Case 3: Over-Trusting Metric Reliability

A RAGAS Faithfulness score of 0.95 was high, yet user complaints persisted. Investigation revealed that the chatbot was faithfully answering based on context, but the retrieved context itself was irrelevant to what users actually wanted. Faithfulness was high, but Context Precision was low.

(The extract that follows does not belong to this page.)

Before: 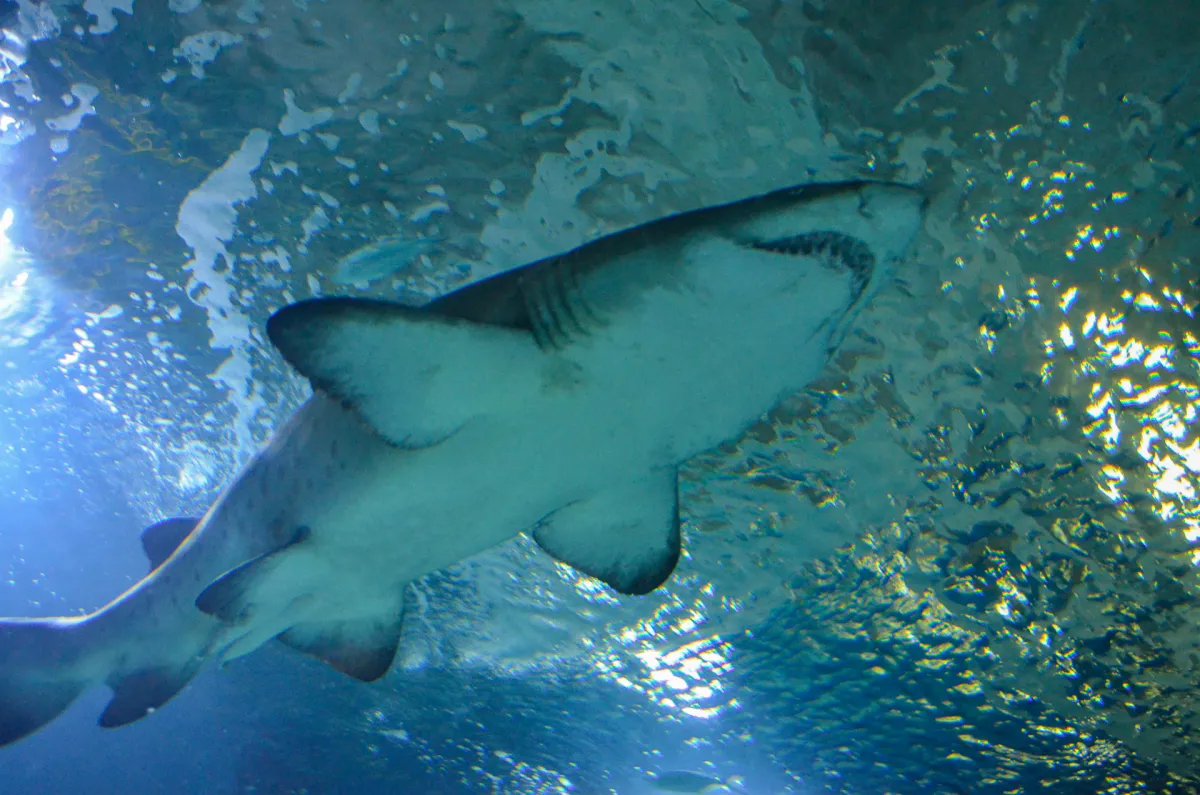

Lesson: Do not rely on a single metric. Monitor multiple metrics comprehensively, and in particular, evaluate retrieval quality and generation quality separately.

Production Checklist

Review these items when building a chatbot evaluation framework.

Foundation

  • Have you secured at least 100 golden dataset entries
  • Does the golden dataset reflect actual user question patterns
  • Are evaluation metrics aligned with business objectives

Automation Pipeline

  • Do regression tests run automatically on prompt changes
  • Are evaluation results automatically posted as PR comments
  • Is deployment blocked when metric thresholds are not met

LLM-as-Judge Operations

  • Is position bias mitigation applied to judge prompts
  • Is verbosity bias addressed
  • Is judge model evaluation consistency periodically verified

Online Monitoring

  • Are you collecting user feedback (thumbs up/down)
  • Is a time-series dashboard for key metrics operational
  • Are alerts configured for sudden metric changes

Data Management

  • Are golden dataset expiration dates managed
  • Are evaluation results stored by version
  • Are new question types continuously added to the golden dataset

Conclusion

Building a chatbot evaluation framework is not a one-time project but a system that must be continuously evolved. Start with a small golden dataset and basic RAGAS metrics, then gradually add LLM-as-Judge evaluation, automated pipelines, and online monitoring.

The key principle is "you cannot improve what you cannot measure." Rather than judging prompt changes by intuition, establishing a culture of validating through objective metrics is what creates the most long-term value. Tools like RAGAS, DeepEval, and LangSmith are merely infrastructure that technically supports this culture.